In Chapter 5, we aimed to elucidate the molecular mechanism by which inactivation of GSK-3β increases Pgc-1α mRNA abundance in skeletal muscle cells. We used fully differentiated C2C12 myotubes to fundamentally underpin this underlying molecular mechanism. PGC-1α promoter activity enhances following inactivation of GSK-3β while chromatin accessibility of the PGC-1α promoter remained unaltered, indicating a transcriptionally-controlled mechanism. Subsequently, several transcription factors known to be involved in the transcriptional control of PGC-1α were pharmacologically or genetically inhibited in C2C12 myotubes in order to investigate their possible involvement in transcriptional regulation of PGC-1α mediated by inactivation of GSK-3β. Inhibition of GSK-3β did not alter myocyte enhancer factor 2 (MEF2) transcriptional activity, indicating that MEF2 isoforms are likely not involved in enhanced Pgc-1α transcription mediated by inactivation of GSK-3β. Furthermore, while knock-down of GSK-3β increased estrogen-related receptor (ERR) expression levels and potentiated transcription of its down-stream targets, ERR transcription factors are not essential for increased Pgc-1α levels mediated by inhibition of GSK-3β. Interestingly, inhibition of GSK-3 activity results in nuclear translocation of transcription factor EB (TFEB). Furthermore, increased Pgc-1α gene expression and activation of the PGC-1α promoter mediated by inactivation of GSK-3β require TFEB. In addition, mutation of a TFEB binding sequence located on the proximal PGC-1α promoter blocked PGC-1α promoter activation induced by inactivation of GSK-3. Overall, we report that inactivation of GSK-3β causes nuclear translocation of TFEB, which is required for induction of PGC-1α promoter activation and subsequent transcription of the Pgc-1α gene.
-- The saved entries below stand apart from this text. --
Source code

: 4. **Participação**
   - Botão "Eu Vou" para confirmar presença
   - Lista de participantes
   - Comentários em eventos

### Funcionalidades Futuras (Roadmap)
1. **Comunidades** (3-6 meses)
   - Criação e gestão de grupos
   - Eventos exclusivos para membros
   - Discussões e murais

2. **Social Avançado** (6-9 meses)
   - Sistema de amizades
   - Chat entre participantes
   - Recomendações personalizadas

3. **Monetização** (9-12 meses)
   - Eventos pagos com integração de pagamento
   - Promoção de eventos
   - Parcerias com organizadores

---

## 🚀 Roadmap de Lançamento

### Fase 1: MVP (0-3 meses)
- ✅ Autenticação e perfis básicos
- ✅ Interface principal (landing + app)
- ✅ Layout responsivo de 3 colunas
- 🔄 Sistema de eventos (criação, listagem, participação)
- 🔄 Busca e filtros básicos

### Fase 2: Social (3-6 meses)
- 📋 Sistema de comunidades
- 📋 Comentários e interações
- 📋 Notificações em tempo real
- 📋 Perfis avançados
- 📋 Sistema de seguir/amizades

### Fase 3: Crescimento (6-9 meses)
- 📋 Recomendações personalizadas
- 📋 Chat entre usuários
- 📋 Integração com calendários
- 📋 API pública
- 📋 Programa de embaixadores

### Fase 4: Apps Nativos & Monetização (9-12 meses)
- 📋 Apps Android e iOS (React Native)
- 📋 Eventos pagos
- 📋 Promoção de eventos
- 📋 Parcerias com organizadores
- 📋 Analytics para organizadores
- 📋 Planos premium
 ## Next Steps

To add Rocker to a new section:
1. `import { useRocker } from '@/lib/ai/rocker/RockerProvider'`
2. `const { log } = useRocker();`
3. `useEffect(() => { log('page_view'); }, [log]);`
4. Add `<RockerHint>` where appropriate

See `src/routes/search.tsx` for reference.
Finally, in Chapter 6, the overall results of this thesis are discussed and placed in a broader perspective. We review the potential role of GSK-3β as key node in the regulation of skeletal muscle mass and OXPHEN in the context of disease-related factors that might be associated with increased activity of GSK-3β in skeletal muscle including physical inactivity, malnutrition and hypoxia. From a clinical perspective, the therapeutic potential of GSK-3β inhibitors or TFEB agonists is highlighted to treat or prevent muscle abnormalities during ageing and in chronic diseases such as chronic obstructive pulmonary disease, chronic heart failure, chronic kidney disease and type II diabetes (diseases that are often characterized by both loss of muscle mass and deterioration of muscle oxidative capacity). Furthermore, we highlight our novel finding that inactivation of GSK-3β phosphorylates TFEB, resulting in its nuclear translocation, which results in increased promoter activation and gene expression of PGC-1α. Ultimately, inactivation of GSK-3β potentiates skeletal muscle oxidative substrate metabolism and mitochondrial biogenesis via this process.